Vice President In 'Pinky And The Brain' World Dominations style attempt.

Documents released to NLW by the NEW college Student Council, have provided conclusive evidence that the Vice-president Matthew Brough used the 1996 Student Presidential elections a bit like Dr Doom from ‘Spiderman and His Amazing Friends.’

Even though fellow candidates James Lancaster and Sarah Hall were unaware, the documents prove that unusually sulky Brough was actually scheming to introduce a very sinister mandate if elected.

For example; closer inspection of Brough’s rarely seen manifesto revealed plans to use council funds in the construction of a "Giant Hypno-Ray Gun TM" with which he intended to "enslave the puny inhabitants of Pontefract." Another strange manifesto pledge was the building of an "Impenetrable Secret Lair TM" in what is now the smokers room.

Although this nightmarish vision was luckily averted by the perceptive NEW College electorate, it has also been revealed that Brough has for the past year been utilising his much reduced position of authority to achieve his evil aims.

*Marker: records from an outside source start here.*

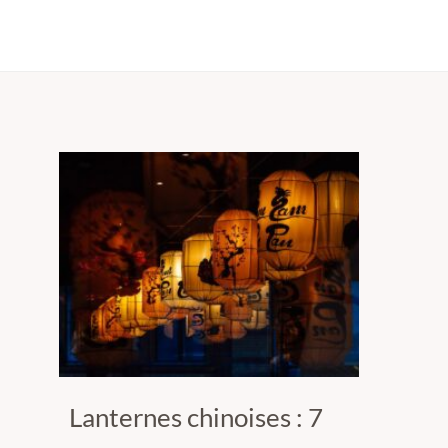
Lanternes chinoises : 7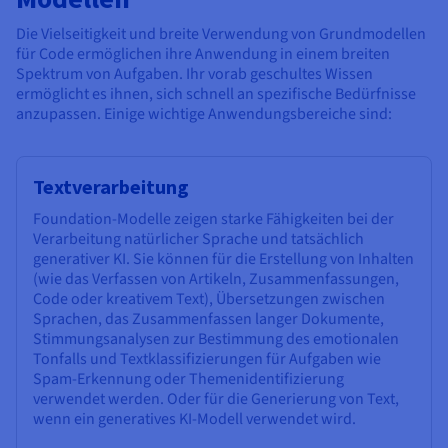
Die Vielseitigkeit und breite Verwendung von Grundmodellen
für Code ermöglichen ihre Anwendung in einem breiten
Spektrum von Aufgaben. Ihr vorab geschultes Wissen
ermöglicht es ihnen, sich schnell an spezifische Bedürfnisse
anzupassen. Einige wichtige Anwendungsbereiche sind:
Textverarbeitung
Foundation-Modelle zeigen starke Fähigkeiten bei der
Verarbeitung natürlicher Sprache und tatsächlich
generativer KI. Sie können für die Erstellung von Inhalten
(wie das Verfassen von Artikeln, Zusammenfassungen,
Code oder kreativem Text), Übersetzungen zwischen
Sprachen, das Zusammenfassen langer Dokumente,
Stimmungsanalysen zur Bestimmung des emotionalen
Tonfalls und Textklassifizierungen für Aufgaben wie
Spam-Erkennung oder Themenidentifizierung
verwendet werden. Oder für die Generierung von Text,
wenn ein generatives KI-Modell verwendet wird.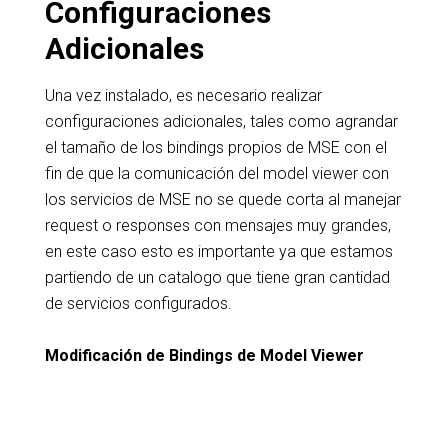
Configuraciones
Adicionales
Una vez instalado, es necesario realizar
configuraciones adicionales, tales como agrandar
el tamaño de los bindings propios de MSE con el
fin de que la comunicación del model viewer con
los servicios de MSE no se quede corta al manejar
request o responses con mensajes muy grandes,
en este caso esto es importante ya que estamos
partiendo de un catalogo que tiene gran cantidad
de servicios configurados.
Modificación de Bindings de Model Viewer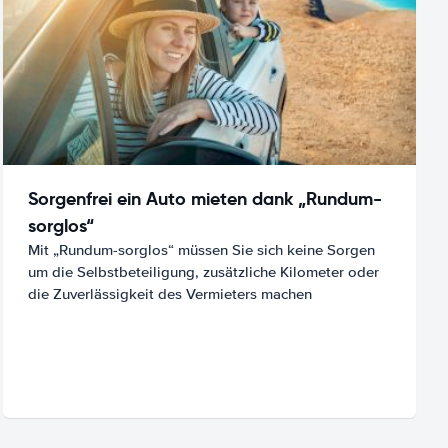
Sorgenfrei ein Auto mieten dank „Rundum-
sorglos“
Mit „Rundum-sorglos“ müssen Sie sich keine Sorgen
um die Selbstbeteiligung, zusätzliche Kilometer oder
die Zuverlässigkeit des Vermieters machen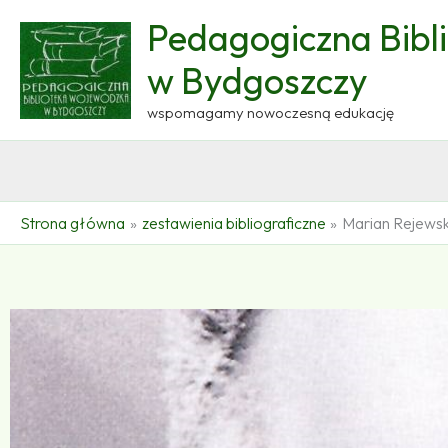
Przejdź
Pedagogiczna Bibl
do
treści
w Bydgoszczy
wspomagamy nowoczesną edukację
Strona główna
zestawienia bibliograficzne
Marian Rejewsk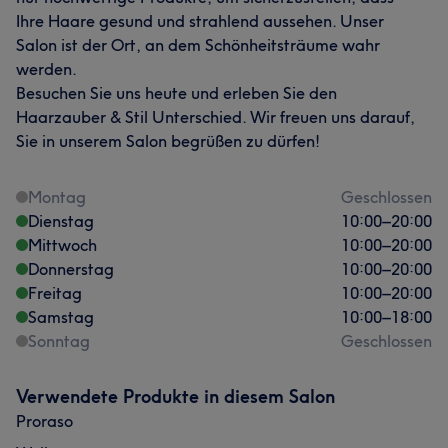
Ihre Haare gesund und strahlend aussehen. Unser
Salon ist der Ort, an dem Schönheitsträume wahr
werden.
Besuchen Sie uns heute und erleben Sie den
Haarzauber & Stil Unterschied. Wir freuen uns darauf,
Sie in unserem Salon begrüßen zu dürfen!
Montag
Geschlossen
Dienstag
10:00
–
20:00
Mittwoch
10:00
–
20:00
Donnerstag
10:00
–
20:00
Freitag
10:00
–
20:00
Samstag
10:00
–
18:00
Sonntag
Geschlossen
Verwendete Produkte in diesem Salon
Proraso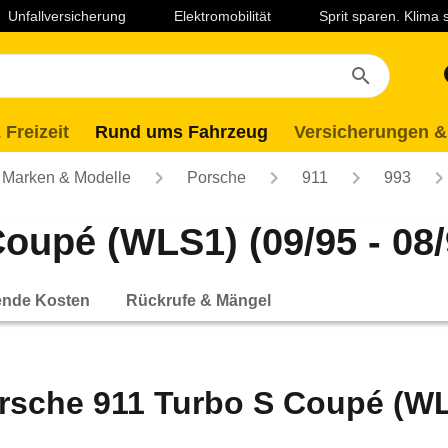
Unfallversicherung
Elektromobilität
Sprit sparen. Klima
 Freizeit
Rund ums Fahrzeug
Versicherungen &
Marken & Modelle
Porsche
911
993
oupé (WLS1) (09/95 - 08/
ende Kosten
Rückrufe & Mängel
rsche 911 Turbo S Coupé (WLS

In January this year the Prom Committee unwittingly allowed the Vice-president funding for a scheme to replace senior members of staff with android "Replicants." Despite being unsuccessful, this plan did enable Brough to seize control of the local MacDonalds Drive-Thru, where his secret hideout is thought to have been for the early part of this year.

Although relatively unconcerned, Police are investigating Brough’s recent attempt to stand in the General Election as a candidate for the "This-Isn’t-A-Thinly-Veiled-Ploy-To-Gain-Absolute-Power-Nya-Ha-Ha-Ha! Party."

Brough was unavailable for comment as NLW went to press. However, sources close to him say he is working hard on an attempt to destroy London with an "Atomic Tidal Wave Machine TM" and has apparently changed his name by deed poll to "The Doom Meister" for legal reasons.